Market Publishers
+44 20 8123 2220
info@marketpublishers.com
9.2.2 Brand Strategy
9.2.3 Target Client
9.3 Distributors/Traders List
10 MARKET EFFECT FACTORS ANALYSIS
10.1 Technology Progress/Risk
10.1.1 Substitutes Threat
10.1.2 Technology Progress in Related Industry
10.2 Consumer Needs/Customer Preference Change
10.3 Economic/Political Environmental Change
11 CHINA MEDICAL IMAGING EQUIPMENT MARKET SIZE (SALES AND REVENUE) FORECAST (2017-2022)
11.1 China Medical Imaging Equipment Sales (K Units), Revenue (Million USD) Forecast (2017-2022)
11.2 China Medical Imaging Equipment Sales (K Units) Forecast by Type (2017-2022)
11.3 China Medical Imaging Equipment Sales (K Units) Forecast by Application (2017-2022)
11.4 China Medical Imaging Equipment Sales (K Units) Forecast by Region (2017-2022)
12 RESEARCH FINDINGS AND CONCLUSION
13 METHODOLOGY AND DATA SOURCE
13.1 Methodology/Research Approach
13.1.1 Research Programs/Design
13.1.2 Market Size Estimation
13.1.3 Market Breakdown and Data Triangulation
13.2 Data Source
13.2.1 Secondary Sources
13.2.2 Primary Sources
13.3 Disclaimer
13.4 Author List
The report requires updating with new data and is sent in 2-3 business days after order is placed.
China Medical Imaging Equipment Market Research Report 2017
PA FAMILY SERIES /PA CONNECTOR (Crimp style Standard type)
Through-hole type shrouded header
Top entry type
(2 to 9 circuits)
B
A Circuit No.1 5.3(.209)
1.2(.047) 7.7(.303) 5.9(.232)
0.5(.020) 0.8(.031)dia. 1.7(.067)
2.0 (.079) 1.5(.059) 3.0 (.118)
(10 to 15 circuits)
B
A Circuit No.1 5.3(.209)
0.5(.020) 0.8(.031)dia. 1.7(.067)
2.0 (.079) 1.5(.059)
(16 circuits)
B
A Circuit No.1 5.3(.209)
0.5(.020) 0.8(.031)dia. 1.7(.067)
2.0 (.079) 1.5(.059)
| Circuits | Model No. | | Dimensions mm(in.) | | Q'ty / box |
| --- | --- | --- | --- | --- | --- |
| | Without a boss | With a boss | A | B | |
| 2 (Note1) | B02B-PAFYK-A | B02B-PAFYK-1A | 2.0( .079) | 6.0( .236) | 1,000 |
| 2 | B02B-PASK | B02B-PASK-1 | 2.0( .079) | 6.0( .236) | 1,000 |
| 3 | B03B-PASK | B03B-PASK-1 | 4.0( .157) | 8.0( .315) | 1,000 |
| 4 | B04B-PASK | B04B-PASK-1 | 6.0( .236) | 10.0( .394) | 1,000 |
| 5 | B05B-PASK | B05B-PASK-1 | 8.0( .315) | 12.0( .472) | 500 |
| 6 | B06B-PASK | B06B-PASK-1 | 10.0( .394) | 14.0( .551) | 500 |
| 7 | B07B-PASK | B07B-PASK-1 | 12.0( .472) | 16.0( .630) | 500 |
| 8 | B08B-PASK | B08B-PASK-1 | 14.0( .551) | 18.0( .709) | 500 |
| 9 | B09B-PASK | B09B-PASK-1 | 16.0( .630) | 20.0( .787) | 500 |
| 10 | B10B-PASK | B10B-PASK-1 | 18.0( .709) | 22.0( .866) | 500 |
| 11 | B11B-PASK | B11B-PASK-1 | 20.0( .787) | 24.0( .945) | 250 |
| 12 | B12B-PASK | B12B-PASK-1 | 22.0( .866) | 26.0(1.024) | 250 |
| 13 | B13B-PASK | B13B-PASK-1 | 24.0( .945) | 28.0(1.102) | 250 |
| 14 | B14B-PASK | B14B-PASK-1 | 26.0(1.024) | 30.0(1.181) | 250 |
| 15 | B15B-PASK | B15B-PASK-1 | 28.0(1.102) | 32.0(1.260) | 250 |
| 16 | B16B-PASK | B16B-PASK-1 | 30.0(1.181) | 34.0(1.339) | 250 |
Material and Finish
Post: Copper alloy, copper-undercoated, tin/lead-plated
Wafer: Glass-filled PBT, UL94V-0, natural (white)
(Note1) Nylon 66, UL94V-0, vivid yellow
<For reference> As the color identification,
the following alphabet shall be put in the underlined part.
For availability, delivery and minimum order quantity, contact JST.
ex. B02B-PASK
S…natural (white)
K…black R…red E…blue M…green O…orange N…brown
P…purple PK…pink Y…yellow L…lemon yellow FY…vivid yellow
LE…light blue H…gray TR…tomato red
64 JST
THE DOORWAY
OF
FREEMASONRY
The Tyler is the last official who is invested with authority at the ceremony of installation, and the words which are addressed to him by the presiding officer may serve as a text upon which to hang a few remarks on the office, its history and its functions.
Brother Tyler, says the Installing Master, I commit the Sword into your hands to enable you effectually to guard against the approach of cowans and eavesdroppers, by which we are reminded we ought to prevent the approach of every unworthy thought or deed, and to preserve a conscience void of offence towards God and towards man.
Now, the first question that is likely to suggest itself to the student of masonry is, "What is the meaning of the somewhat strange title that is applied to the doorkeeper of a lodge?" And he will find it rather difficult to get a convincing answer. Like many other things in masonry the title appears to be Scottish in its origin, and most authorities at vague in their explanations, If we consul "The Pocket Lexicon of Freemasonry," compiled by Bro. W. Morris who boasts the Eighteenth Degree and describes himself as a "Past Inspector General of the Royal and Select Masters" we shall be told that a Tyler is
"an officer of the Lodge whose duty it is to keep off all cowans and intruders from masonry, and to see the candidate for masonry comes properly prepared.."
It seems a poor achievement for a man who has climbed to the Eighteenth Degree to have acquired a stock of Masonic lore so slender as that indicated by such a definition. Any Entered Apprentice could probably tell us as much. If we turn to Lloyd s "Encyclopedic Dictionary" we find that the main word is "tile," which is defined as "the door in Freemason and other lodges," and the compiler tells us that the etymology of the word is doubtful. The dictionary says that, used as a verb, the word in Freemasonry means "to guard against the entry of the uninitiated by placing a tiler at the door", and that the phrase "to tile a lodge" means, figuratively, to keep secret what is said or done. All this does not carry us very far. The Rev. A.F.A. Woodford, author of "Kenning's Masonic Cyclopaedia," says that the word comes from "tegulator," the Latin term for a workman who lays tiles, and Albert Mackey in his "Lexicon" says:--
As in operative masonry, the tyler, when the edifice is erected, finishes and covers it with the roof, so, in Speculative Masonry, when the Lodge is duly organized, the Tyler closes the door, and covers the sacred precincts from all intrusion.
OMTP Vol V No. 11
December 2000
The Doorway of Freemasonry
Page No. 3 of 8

----------

# Task directions
Show the data once more, exactly as it was written.

# Exercise result
Market Publishers
+44 20 8123 2220
info@marketpublishers.com
9.2.2 Brand Strategy
9.2.3 Target Client
9.3 Distributors/Traders List
10 MARKET EFFECT FACTORS ANALYSIS
10.1 Technology Progress/Risk
10.1.1 Substitutes Threat
10.1.2 Technology Progress in Related Industry
10.2 Consumer Needs/Customer Preference Change
10.3 Economic/Political Environmental Change
11 CHINA MEDICAL IMAGING EQUIPMENT MARKET SIZE (SALES AND REVENUE) FORECAST (2017-2022)
11.1 China Medical Imaging Equipment Sales (K Units), Revenue (Million USD) Forecast (2017-2022)
11.2 China Medical Imaging Equipment Sales (K Units) Forecast by Type (2017-2022)
11.3 China Medical Imaging Equipment Sales (K Units) Forecast by Application (2017-2022)
11.4 China Medical Imaging Equipment Sales (K Units) Forecast by Region (2017-2022)
12 RESEARCH FINDINGS AND CONCLUSION
13 METHODOLOGY AND DATA SOURCE
13.1 Methodology/Research Approach
13.1.1 Research Programs/Design
13.1.2 Market Size Estimation
13.1.3 Market Breakdown and Data Triangulation
13.2 Data Source
13.2.1 Secondary Sources
13.2.2 Primary Sources
13.3 Disclaimer
13.4 Author List
The report requires updating with new data and is sent in 2-3 business days after order is placed.
China Medical Imaging Equipment Market Research Report 2017
PA FAMILY SERIES /PA CONNECTOR (Crimp style Standard type)
Through-hole type shrouded header
Top entry type
(2 to 9 circuits)
B
A Circuit No.1 5.3(.209)
1.2(.047) 7.7(.303) 5.9(.232)
0.5(.020) 0.8(.031)dia. 1.7(.067)
2.0 (.079) 1.5(.059) 3.0 (.118)
(10 to 15 circuits)
B
A Circuit No.1 5.3(.209)
0.5(.020) 0.8(.031)dia. 1.7(.067)
2.0 (.079) 1.5(.059)
(16 circuits)
B
A Circuit No.1 5.3(.209)
0.5(.020) 0.8(.031)dia. 1.7(.067)
2.0 (.079) 1.5(.059)
| Circuits | Model No. | | Dimensions mm(in.) | | Q'ty / box |
| --- | --- | --- | --- | --- | --- |
| | Without a boss | With a boss | A | B | |
| 2 (Note1) | B02B-PAFYK-A | B02B-PAFYK-1A | 2.0( .079) | 6.0( .236) | 1,000 |
| 2 | B02B-PASK | B02B-PASK-1 | 2.0( .079) | 6.0( .236) | 1,000 |
| 3 | B03B-PASK | B03B-PASK-1 | 4.0( .157) | 8.0( .315) | 1,000 |
| 4 | B04B-PASK | B04B-PASK-1 | 6.0( .236) | 10.0( .394) | 1,000 |
| 5 | B05B-PASK | B05B-PASK-1 | 8.0( .315) | 12.0( .472) | 500 |
| 6 | B06B-PASK | B06B-PASK-1 | 10.0( .394) | 14.0( .551) | 500 |
| 7 | B07B-PASK | B07B-PASK-1 | 12.0( .472) | 16.0( .630) | 500 |
| 8 | B08B-PASK | B08B-PASK-1 | 14.0( .551) | 18.0( .709) | 500 |
| 9 | B09B-PASK | B09B-PASK-1 | 16.0( .630) | 20.0( .787) | 500 |
| 10 | B10B-PASK | B10B-PASK-1 | 18.0( .709) | 22.0( .866) | 500 |
| 11 | B11B-PASK | B11B-PASK-1 | 20.0( .787) | 24.0( .945) | 250 |
| 12 | B12B-PASK | B12B-PASK-1 | 22.0( .866) | 26.0(1.024) | 250 |
| 13 | B13B-PASK | B13B-PASK-1 | 24.0( .945) | 28.0(1.102) | 250 |
| 14 | B14B-PASK | B14B-PASK-1 | 26.0(1.024) | 30.0(1.181) | 250 |
| 15 | B15B-PASK | B15B-PASK-1 | 28.0(1.102) | 32.0(1.260) | 250 |
| 16 | B16B-PASK | B16B-PASK-1 | 30.0(1.181) | 34.0(1.339) | 250 |
Material and Finish
Post: Copper alloy, copper-undercoated, tin/lead-plated
Wafer: Glass-filled PBT, UL94V-0, natural (white)
(Note1) Nylon 66, UL94V-0, vivid yellow
<For reference> As the color identification,
the following alphabet shall be put in the underlined part.
For availability, delivery and minimum order quantity, contact JST.
ex. B02B-PASK
S…natural (white)
K…black R…red E…blue M…green O…orange N…brown
P…purple PK…pink Y…yellow L…lemon yellow FY…vivid yellow
LE…light blue H…gray TR…tomato red
64 JST
THE DOORWAY
OF
FREEMASONRY
The Tyler is the last official who is invested with authority at the ceremony of installation, and the words which are addressed to him by the presiding officer may serve as a text upon which to hang a few remarks on the office, its history and its functions.
Brother Tyler, says the Installing Master, I commit the Sword into your hands to enable you effectually to guard against the approach of cowans and eavesdroppers, by which we are reminded we ought to prevent the approach of every unworthy thought or deed, and to preserve a conscience void of offence towards God and towards man.
Now, the first question that is likely to suggest itself to the student of masonry is, "What is the meaning of the somewhat strange title that is applied to the doorkeeper of a lodge?" And he will find it rather difficult to get a convincing answer. Like many other things in masonry the title appears to be Scottish in its origin, and most authorities at vague in their explanations, If we consul "The Pocket Lexicon of Freemasonry," compiled by Bro. W. Morris who boasts the Eighteenth Degree and describes himself as a "Past Inspector General of the Royal and Select Masters" we shall be told that a Tyler is
"an officer of the Lodge whose duty it is to keep off all cowans and intruders from masonry, and to see the candidate for masonry comes properly prepared.."
It seems a poor achievement for a man who has climbed to the Eighteenth Degree to have acquired a stock of Masonic lore so slender as that indicated by such a definition. Any Entered Apprentice could probably tell us as much. If we turn to Lloyd s "Encyclopedic Dictionary" we find that the main word is "tile," which is defined as "the door in Freemason and other lodges," and the compiler tells us that the etymology of the word is doubtful. The dictionary says that, used as a verb, the word in Freemasonry means "to guard against the entry of the uninitiated by placing a tiler at the door", and that the phrase "to tile a lodge" means, figuratively, to keep secret what is said or done. All this does not carry us very far. The Rev. A.F.A. Woodford, author of "Kenning's Masonic Cyclopaedia," says that the word comes from "tegulator," the Latin term for a workman who lays tiles, and Albert Mackey in his "Lexicon" says:--
As in operative masonry, the tyler, when the edifice is erected, finishes and covers it with the roof, so, in Speculative Masonry, when the Lodge is duly organized, the Tyler closes the door, and covers the sacred precincts from all intrusion.
OMTP Vol V No. 11
December 2000
The Doorway of Freemasonry
Page No. 3 of 8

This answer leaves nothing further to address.